Activity: How many lines in the records below contain the string "series"? Case counts. Reply with the number alone.

Records for this exercise:
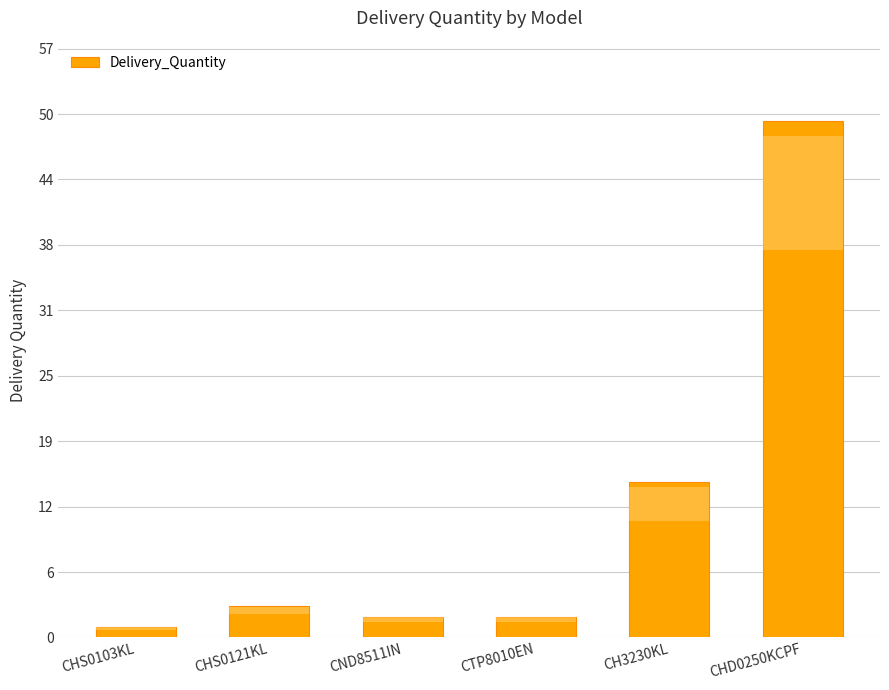

The value at CH3230KL is 20. True or false?

False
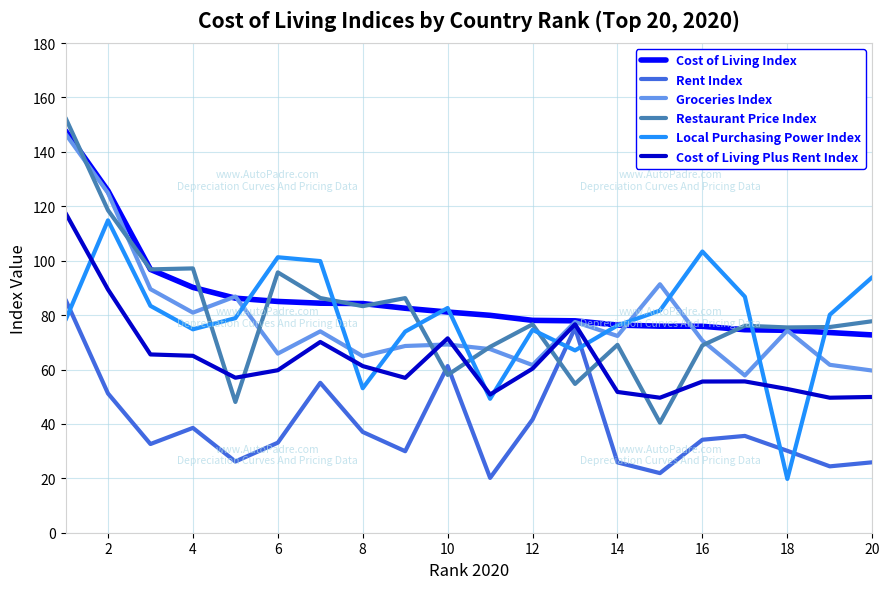

What is the minimum value shown in the chart?

19.8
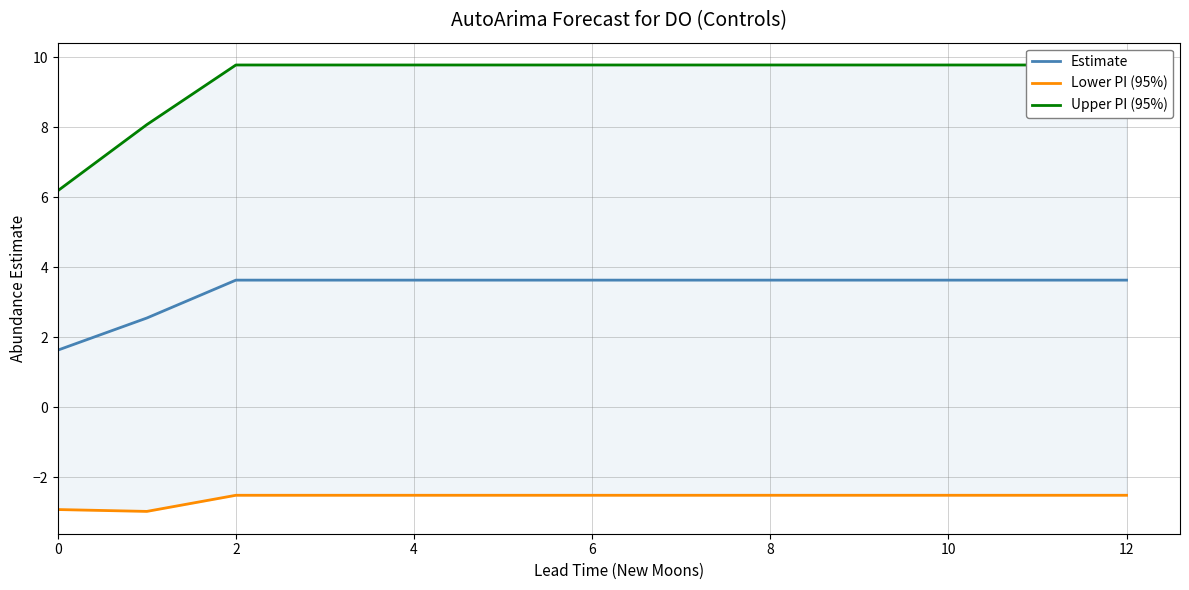

Reading left to right, list all the values displayed in this chart.

Estimate: 1.6	2.5	3.6	3.6	3.6	3.6	3.6	3.6	3.6	3.6	3.6	3.6	3.6
Lower PI (95%): -2.9	-3.0	-2.5	-2.5	-2.5	-2.5	-2.5	-2.5	-2.5	-2.5	-2.5	-2.5	-2.5
Upper PI (95%): 6.2	8.1	9.8	9.8	9.8	9.8	9.8	9.8	9.8	9.8	9.8	9.8	9.8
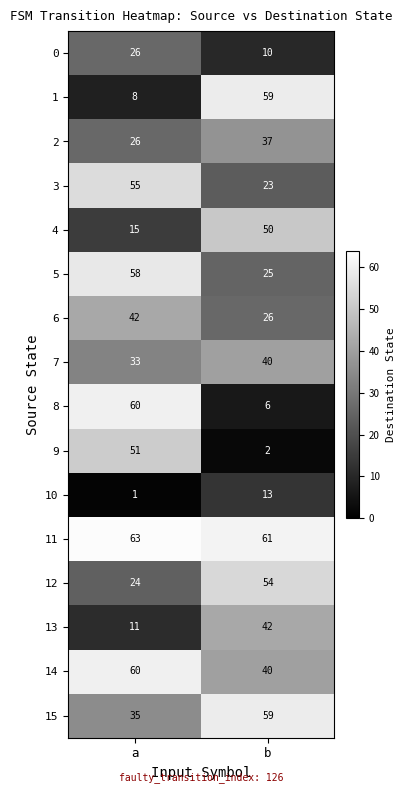

What is the total value across all series at b?

547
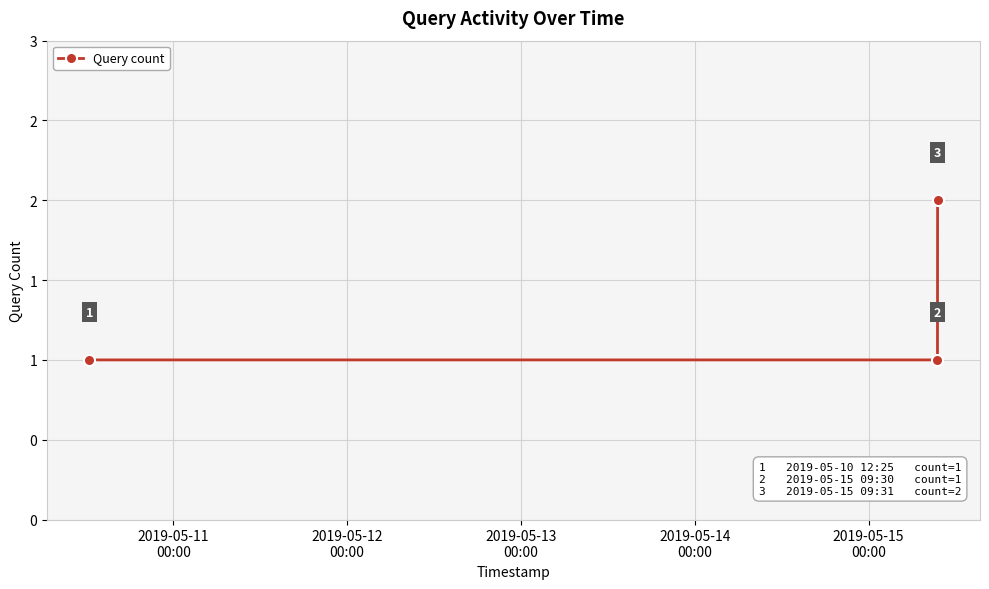

Does the chart display data point markers on the line(s)?

Yes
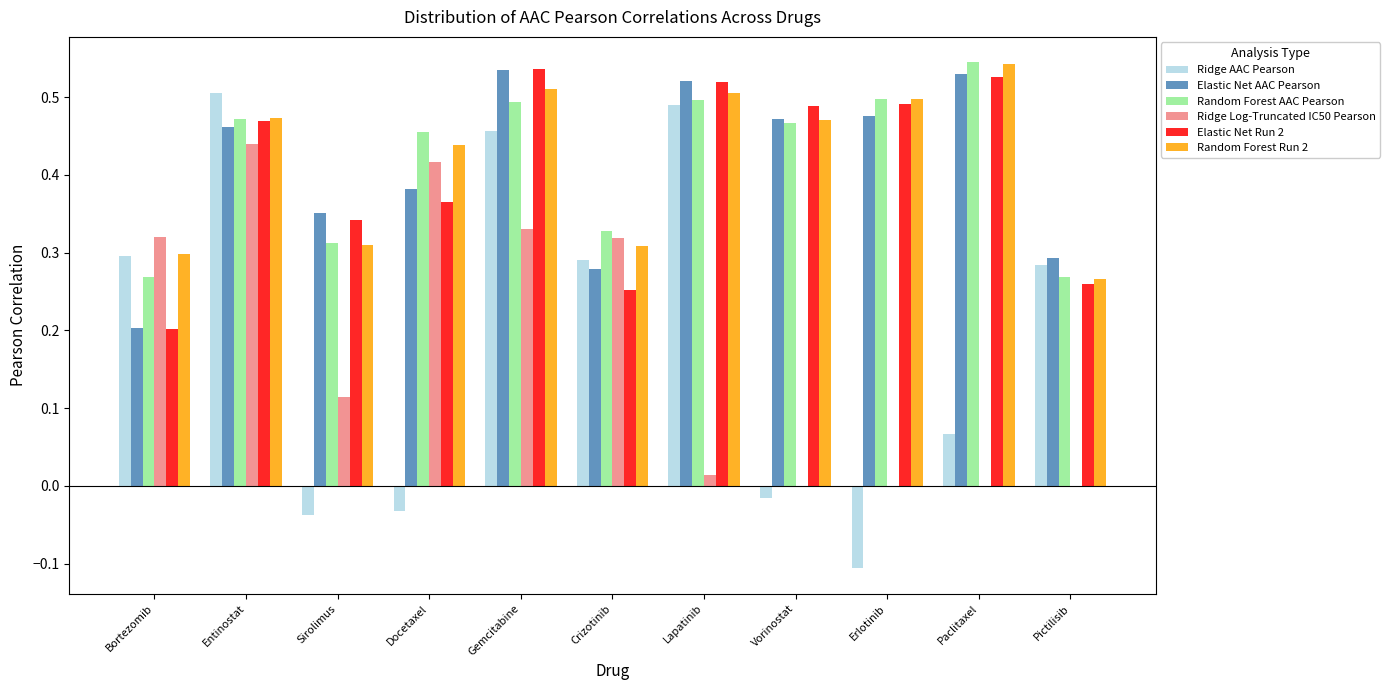

Is it true that Elastic Net AAC Pearson equals 0.5 at Entinostat?

True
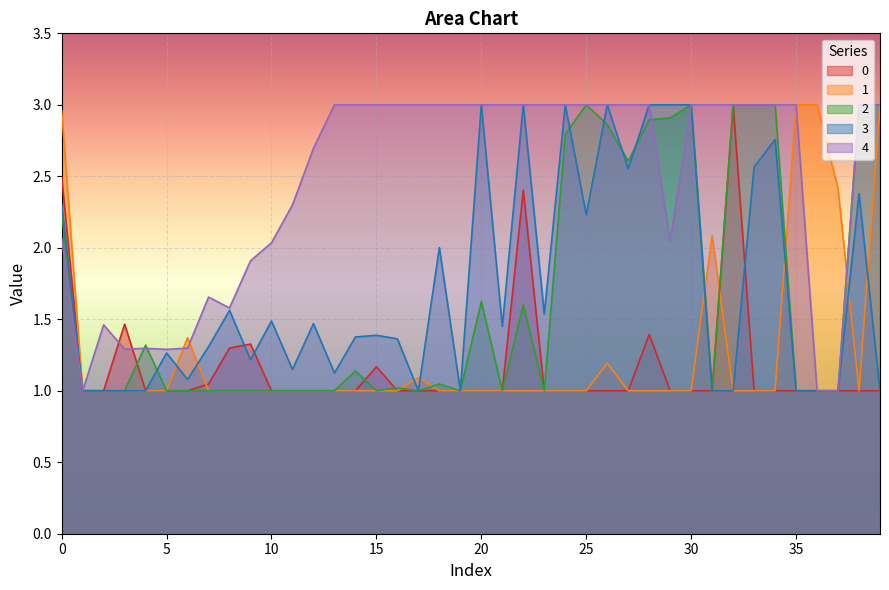

Where do 3 and 1 first cross each other?

5 and 6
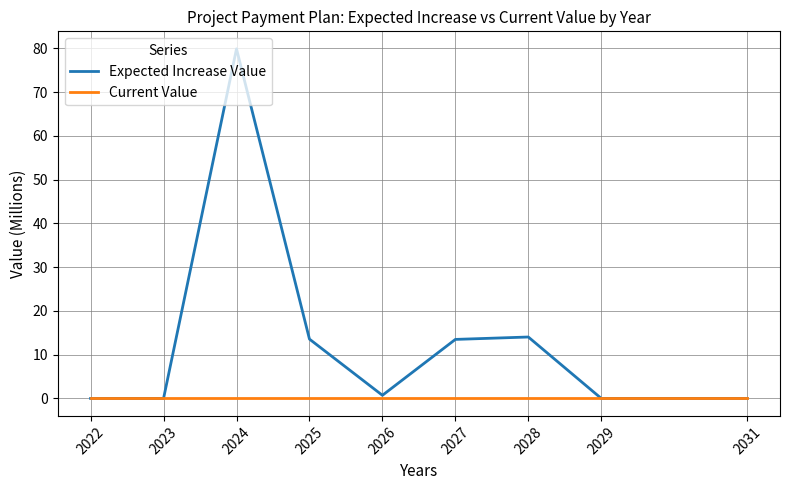

At which category is the sum across all series the highest?

2024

Result for this task: 2